Production : Transcultures et Le Vecteur, 2017.
Verre soufflé par Stéphane Louis

 

Prolongé jusqu'au 14 juillet

Accès sur demande à la salle d'exposition du lundi au vendredi de 10h à 19h.

Et en salle du foyer directement les soirs de manifestations à partir de 19h00.

Salle du foyer
46 rue Quincampoix
75004 Paris

Entrée libre

Claire Williams

De la machine à tricoter hackée jusqu’aux textiles transformés en surfaces de captations, les œuvres de Claire Williams s’inscrivent à la croisée des univers textiles, sonores et électroniques. 

Ses œuvres cherchent à capter les multiples variations de notre spectre électromagnétique et prennent la forme d’antennes tissées ou de radio brodée. 

Des donnés de radios-télescopes se matérialisent en points tricotés, en vibrations sonores ou encore sous forme de pulsations lumineuses. 
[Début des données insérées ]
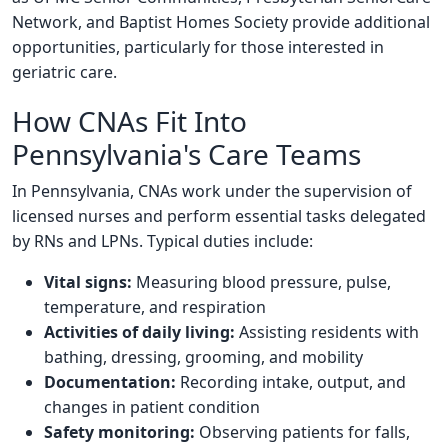
Network, and Baptist Homes Society provide additional
opportunities, particularly for those interested in
geriatric care.
How CNAs Fit Into
Pennsylvania's Care Teams
In Pennsylvania, CNAs work under the supervision of
licensed nurses and perform essential tasks delegated
by RNs and LPNs. Typical duties include:
Vital signs:
Measuring blood pressure, pulse,
temperature, and respiration
Activities of daily living:
Assisting residents with
bathing, dressing, grooming, and mobility
Documentation:
Recording intake, output, and
changes in patient condition
Safety monitoring:
Observing patients for falls,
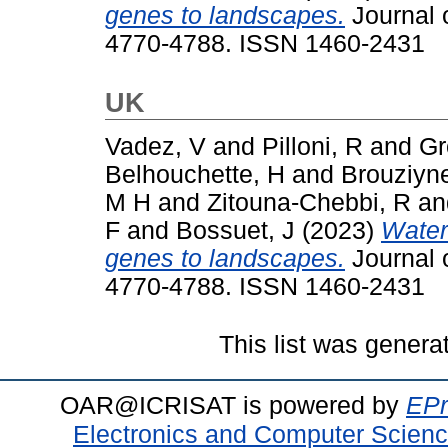
genes to landscapes.
Journal o
4770-4788. ISSN 1460-2431
UK
Vadez, V
and
Pilloni, R
and
Gr
Belhouchette, H
and
Brouziyn
M H
and
Zitouna-Chebbi, R
a
F
and
Bossuet, J
(2023)
Water
genes to landscapes.
Journal o
4770-4788. ISSN 1460-2431
This list was gener
OAR@ICRISAT is powered by
EPr
Electronics and Computer Scien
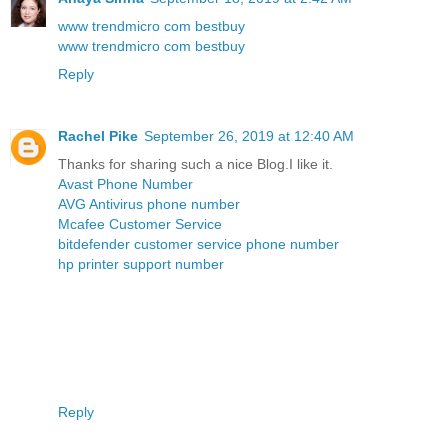
www trendmicro com bestbuy
www trendmicro com bestbuy
Reply
Rachel Pike
September 26, 2019 at 12:40 AM
Thanks for sharing such a nice Blog.I like it.
Avast Phone Number
AVG Antivirus phone number
Mcafee Customer Service
bitdefender customer service phone number
hp printer support number
Reply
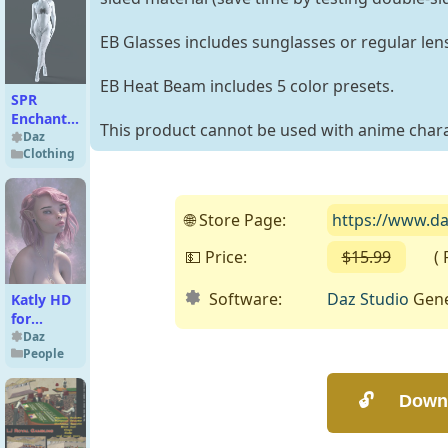
EB Glasses includes sunglasses or regular len
EB Heat Beam includes 5 color presets.
SPR
Enchanting
This product cannot be used with anime charact
Jumpsuit
Daz
Clothing
Socks for
Genesis 9
🌐 Store Page:
https://www.da
💵 Price:
$15.99
( Fre
Software:
Daz Studio
Gene
Katly HD
for
Genesis
Daz
People
8.1
Female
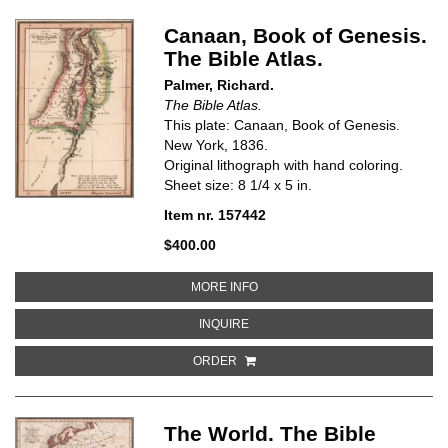
Canaan, Book of Genesis.
The Bible Atlas.
Palmer, Richard.
The Bible Atlas.
This plate: Canaan, Book of Genesis.
New York, 1836.
Original lithograph with hand coloring.
Sheet size: 8 1/4 x 5 in.
Item nr. 157442
$400.00
ABOUT CANAAN, BOOK OF GENES
MORE INFO
ABOUT CANAAN, BOOK OF GENESIS
INQUIRE
ORDER
The World. The Bible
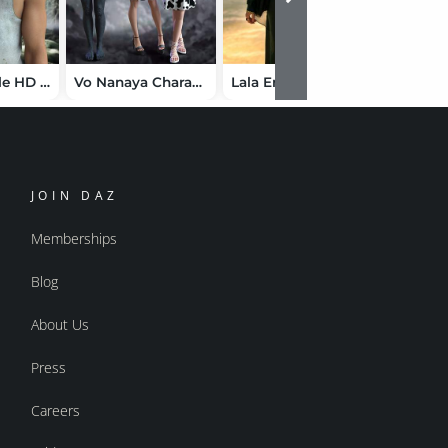
Vo Suzu Male HD for Genesis 9
Vo Nanaya Character and Clothes for Genesis 9 Bundle
Lala Emerald Sands Bundle for Genesis 9
JOIN DAZ
Memberships
Blog
About Us
Press
Careers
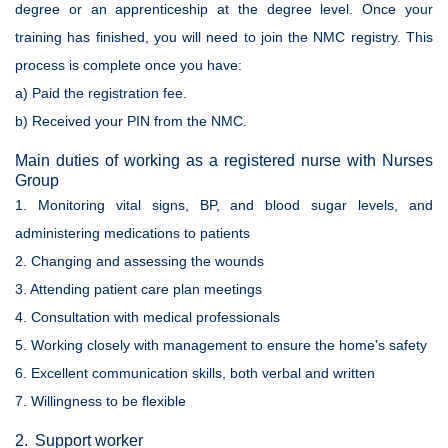
degree or an apprenticeship at the degree level. Once your
training has finished, you will need to join the NMC registry. This
process is complete once you have:
a) Paid the registration fee.
b) Received your PIN from the NMC.
Main duties of working as a registered nurse with Nurses
Group
1. Monitoring vital signs, BP, and blood sugar levels, and
administering medications to patients
2. Changing and assessing the wounds
3. Attending patient care plan meetings
4. Consultation with medical professionals
5. Working closely with management to ensure the home's safety
6. Excellent communication skills, both verbal and written
7. Willingness to be flexible
2. Support worker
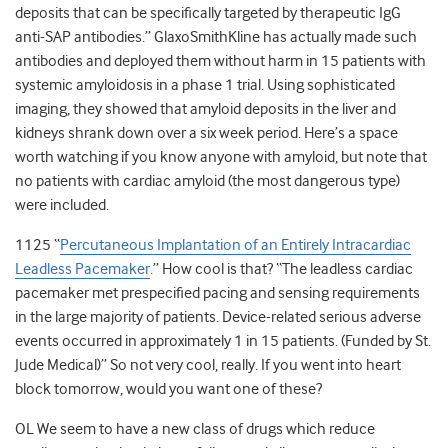
deposits that can be specifically targeted by therapeutic IgG
anti-SAP antibodies.” GlaxoSmithKline has actually made such
antibodies and deployed them without harm in 15 patients with
systemic amyloidosis in a phase 1 trial. Using sophisticated
imaging, they showed that amyloid deposits in the liver and
kidneys shrank down over a six week period. Here’s a space
worth watching if you know anyone with amyloid, but note that
no patients with cardiac amyloid (the most dangerous type)
were included.
1125 “
Percutaneous Implantation of an Entirely Intracardiac
Leadless Pacemaker
.” How cool is that? “The leadless cardiac
pacemaker met prespecified pacing and sensing requirements
in the large majority of patients. Device-related serious adverse
events occurred in approximately 1 in 15 patients. (Funded by St.
Jude Medical)” So not very cool, really. If you went into heart
block tomorrow, would you want one of these?
OL We seem to have a new class of drugs which reduce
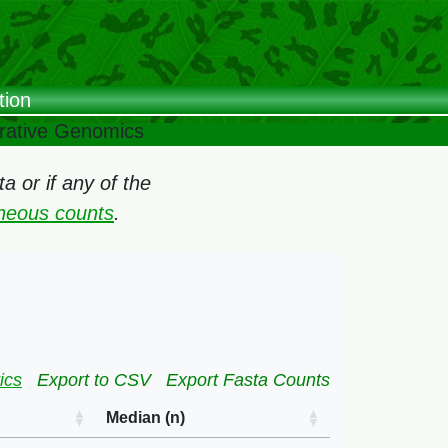
tion
arative Genomics
 or if any of the
oneous counts
.
ics
Export to CSV
Export Fasta Counts
Median (n)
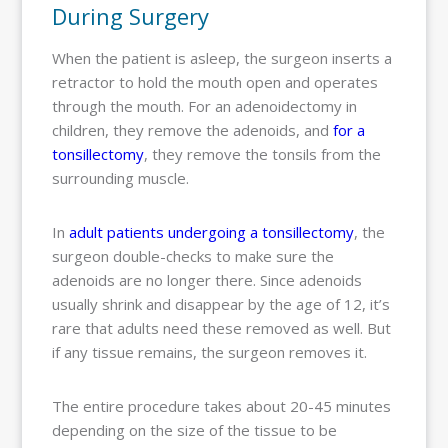
During Surgery
When the patient is asleep, the surgeon inserts a
retractor to hold the mouth open and operates
through the mouth. For an adenoidectomy in
children, they remove the adenoids, and
for a
tonsillectomy
, they remove the tonsils from the
surrounding muscle.
In
adult patients undergoing a tonsillectomy
, the
surgeon double-checks to make sure the
adenoids are no longer there. Since adenoids
usually shrink and disappear by the age of 12, it’s
rare that adults need these removed as well. But
if any tissue remains, the surgeon removes it.
The entire procedure takes about 20-45 minutes
depending on the size of the tissue to be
Elle crée notamment des dispositifs alliant artisanat et électronique ou elle sculpte 
des composants afin de rendre visible les mouvements électromagnétiques de notre magnétosphère, ou encore crée des interfaces mêlant broderie et électronique pour nous proposer un rapport tactile à des phénomènes sonores. 

Elle travaille actuellement sur l’exploration de l’éther, croisant croyances populaires et sciences occultes. Elle explore ainsi notre relation au monde de l’invisible et ses appareils scientifiques, en reprenant des pistes abandonnées de certains scientifiques du 19ème siècle.